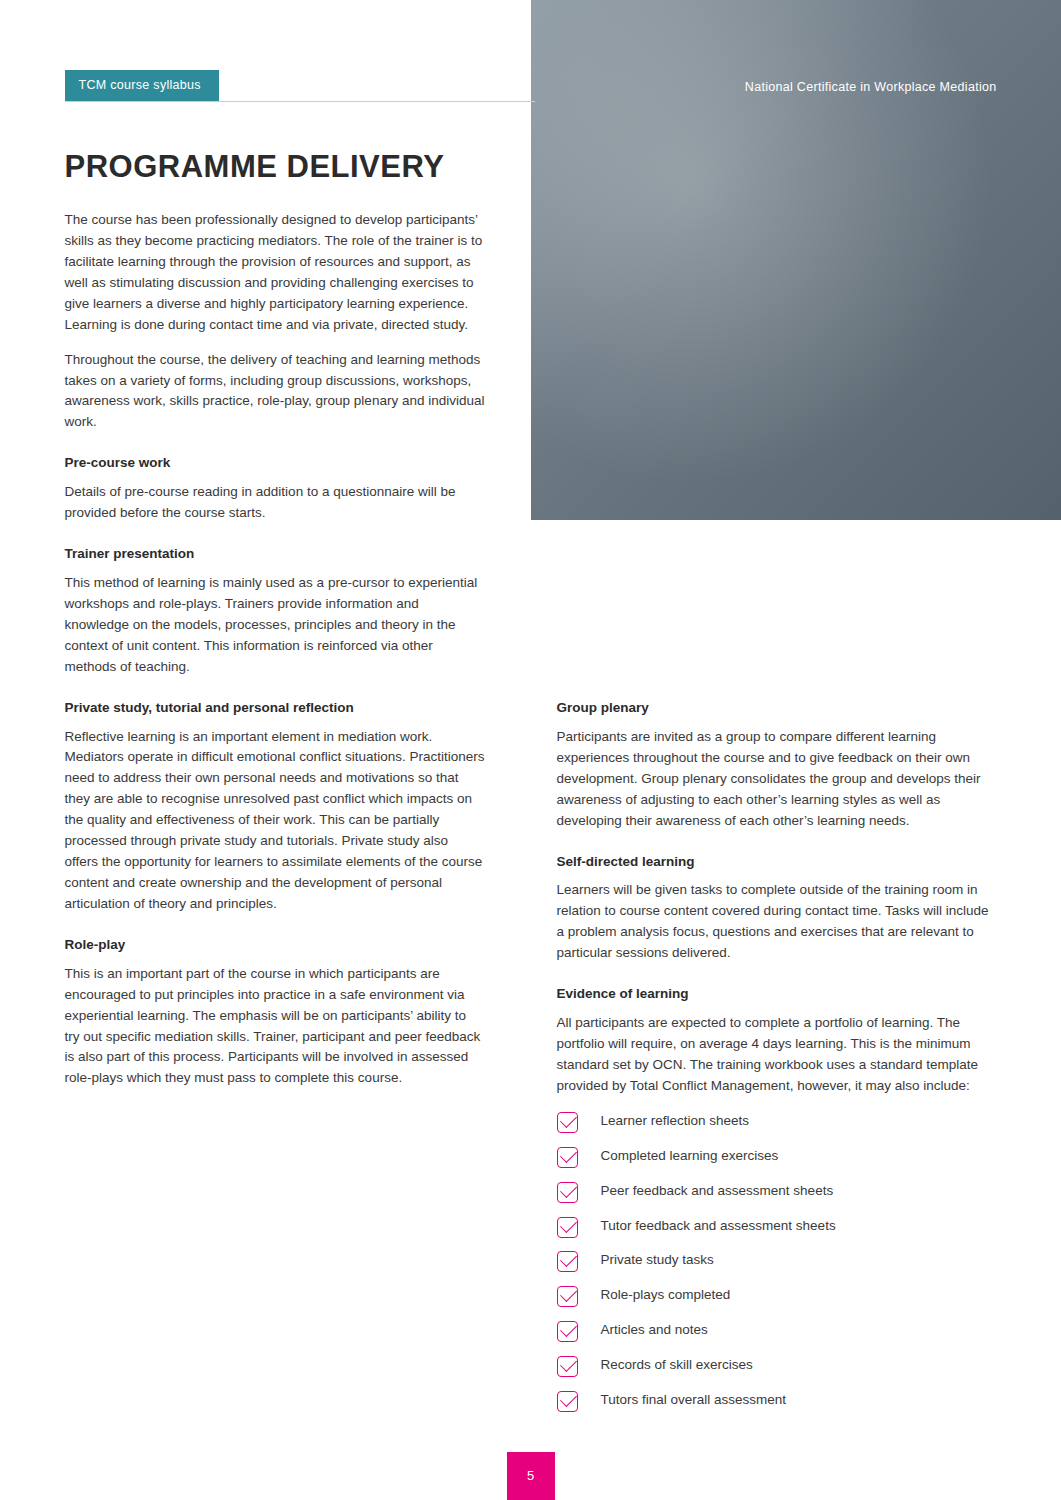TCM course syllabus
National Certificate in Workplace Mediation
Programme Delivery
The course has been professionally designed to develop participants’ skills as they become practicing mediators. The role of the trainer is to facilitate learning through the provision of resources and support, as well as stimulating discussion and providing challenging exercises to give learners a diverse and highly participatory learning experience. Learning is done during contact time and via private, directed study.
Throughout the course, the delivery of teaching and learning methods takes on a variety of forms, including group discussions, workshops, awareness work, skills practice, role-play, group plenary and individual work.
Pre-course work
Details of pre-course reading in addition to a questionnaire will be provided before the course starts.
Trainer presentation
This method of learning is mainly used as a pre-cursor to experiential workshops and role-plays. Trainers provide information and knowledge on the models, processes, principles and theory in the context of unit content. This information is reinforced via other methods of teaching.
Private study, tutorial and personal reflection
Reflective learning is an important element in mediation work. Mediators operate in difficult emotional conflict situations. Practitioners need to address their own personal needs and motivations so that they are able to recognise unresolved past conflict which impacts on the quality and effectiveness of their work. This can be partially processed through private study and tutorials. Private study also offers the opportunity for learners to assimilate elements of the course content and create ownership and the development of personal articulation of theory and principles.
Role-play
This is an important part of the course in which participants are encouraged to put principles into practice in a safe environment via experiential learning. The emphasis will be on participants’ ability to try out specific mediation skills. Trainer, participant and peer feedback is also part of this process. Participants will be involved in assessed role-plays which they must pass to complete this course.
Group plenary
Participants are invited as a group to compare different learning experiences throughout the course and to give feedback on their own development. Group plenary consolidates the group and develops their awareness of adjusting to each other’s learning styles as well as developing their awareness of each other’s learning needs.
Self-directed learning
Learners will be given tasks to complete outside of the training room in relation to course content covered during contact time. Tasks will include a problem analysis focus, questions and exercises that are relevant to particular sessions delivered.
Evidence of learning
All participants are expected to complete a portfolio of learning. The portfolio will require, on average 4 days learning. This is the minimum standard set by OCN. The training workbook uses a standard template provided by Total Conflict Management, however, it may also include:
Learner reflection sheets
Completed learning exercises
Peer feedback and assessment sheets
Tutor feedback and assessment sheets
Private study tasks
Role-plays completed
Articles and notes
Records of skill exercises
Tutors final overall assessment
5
·····
» **EXERCISE AIM**
Each line above that has the word "experiential" should be copied.

» **OUTPUT**
This method of learning is mainly used as a pre-cursor to experiential workshops and role-plays. Trainers provide information and knowledge on the models, processes, principles and theory in the context of unit content. This information is reinforced via other methods of teaching.
This is an important part of the course in which participants are encouraged to put principles into practice in a safe environment via experiential learning. The emphasis will be on participants’ ability to try out specific mediation skills. Trainer, participant and peer feedback is also part of this process. Participants will be involved in assessed role-plays which they must pass to complete this course.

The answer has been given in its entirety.